Ombre portée
12 janvier 2008
un samedi comme un autre, un lieu de conférence (... et c'est Paris qui bat ;-) ?)
billet à suivre ... (ça ne s'arrange pas)
Il annonce tout de go, qu'il ne répondra sans doute pas aux questions. C'est étonnant pour une table ronde.
D'autant que le sujet en est fort sérieux, il s'agit d'histoire et de suppressions humaines, on n'est là pour tenter d'attraper quelques bribes de compréhension. Et pour ma part je me suis inscrite comme je l'aurais fait à une journée d'études professionnelle : pour un de mes chantiers j'ai (grand) besoin d'instruction. Et puis pour ma petite vie aussi car en tant que victime potentielle qui s'en est bien tirée, j'ai quand même parfois bien envie de comprendre ce qui pousse un être humain pas nécessairement sanguinaire d'emblée, à tuer son prochain ou du moins décider qu'il peut mourir sans s'en soucier.

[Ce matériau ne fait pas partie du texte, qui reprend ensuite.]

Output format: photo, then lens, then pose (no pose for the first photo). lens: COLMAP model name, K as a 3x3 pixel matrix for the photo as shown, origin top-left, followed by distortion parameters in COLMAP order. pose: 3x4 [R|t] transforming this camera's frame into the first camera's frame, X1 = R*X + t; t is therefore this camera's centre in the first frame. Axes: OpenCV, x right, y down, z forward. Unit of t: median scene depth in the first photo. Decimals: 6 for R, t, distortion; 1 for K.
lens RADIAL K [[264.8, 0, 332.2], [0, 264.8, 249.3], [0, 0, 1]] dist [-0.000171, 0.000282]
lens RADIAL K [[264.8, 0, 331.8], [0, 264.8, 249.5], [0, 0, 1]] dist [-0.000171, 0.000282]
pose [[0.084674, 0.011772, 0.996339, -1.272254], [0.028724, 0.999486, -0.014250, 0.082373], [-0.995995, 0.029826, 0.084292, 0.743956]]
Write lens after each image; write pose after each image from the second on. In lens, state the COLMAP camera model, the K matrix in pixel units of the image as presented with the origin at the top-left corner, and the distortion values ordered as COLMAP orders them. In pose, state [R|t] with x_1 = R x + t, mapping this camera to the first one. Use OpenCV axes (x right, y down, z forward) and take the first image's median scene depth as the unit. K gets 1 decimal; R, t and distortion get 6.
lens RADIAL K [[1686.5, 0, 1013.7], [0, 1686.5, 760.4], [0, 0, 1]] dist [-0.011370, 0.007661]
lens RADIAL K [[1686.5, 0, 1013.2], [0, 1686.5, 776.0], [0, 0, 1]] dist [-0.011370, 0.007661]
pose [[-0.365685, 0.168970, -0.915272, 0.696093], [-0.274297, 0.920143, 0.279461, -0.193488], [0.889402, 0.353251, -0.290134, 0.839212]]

Il annonce d'emblée qu'il ne répondra pas et ça surprend d'autant plus que l'autre participant principal n'est pas là. Peut-être qu'il pressentait quelques difficultés.
Alors si on doit faire toute la session entre un absent et un silencieux, ça promet.
L'homme ne manque pas d'ego (il peut, vu le travail accompli). Il savoure le silence partagé qui suit sa déclaration : les uns atterrés (oh non, on va pas être venus pour rien) les autres amusés (tiens, et si finalement on riait). Puis se lance dans un numéro dont je suis incapable de démêler la part de sincérité de celle de Ils-m'ont-conviés-ils-l'auront-voulu.
Je me dis que je ne glanerai sans doute pas cet après-midi les enseignements voulus, mais ne perdrai pas mon temps. La vie m'a habituée à ce que rien ne se passe comme prévu, j'ai donc appris sauf catastrophe à goûter les instants déviés. Ce sont souvent les plus forts.
Il poursuit d'une voix pourtant peu pâteuse et tout en cohérence, par l'annonce calme qu'il est "ivre mort" après "force libations la veille au soir (1), beaucoup de violence et des réconciliations spectaculaires", sans compter une sombre histoire de fourrière dont son auto est le héros. Je songe qu'ivre ou pas il a plus de talents que la plupart des gens qui de l'exacte même anecdote auraient fait un quart d'heure d'ennui, quand lui nous offre sens, divertissement et réflexions en quelques phrases et rêve pour mon propre compte de telles retrouvailles.
Et puis peu à peu au moment où l'on pouvait se croire partis pour une longue et spirituelle causerie post-prandiale, voilà qu'il raccroche son anecdote au thème, et revient pile dans les clous du profond respect qu'envers les victimes et les survivants visiblement il éprouve. Tout se passe soudain comme si malgré tant d'années passées et de controverses, l'ombre portée des absents (assassinés ou morts de vieillesse) était plus forte que la vie d'à-présent.
Le ton change. Le thème est lancé. Il n'en sera plus dévié fors quelques fiertés d'usage.
"Many were freed only to die." (2)
(1) en l'honneur posthume de Simone de Beauvoir. Décidément ces derniers temps Simone a bon dos . J'espère bien qu'elle en rit de là-haut (après tout).
(2) commentaire (un des) du film "Death mills", et qui m'est resté.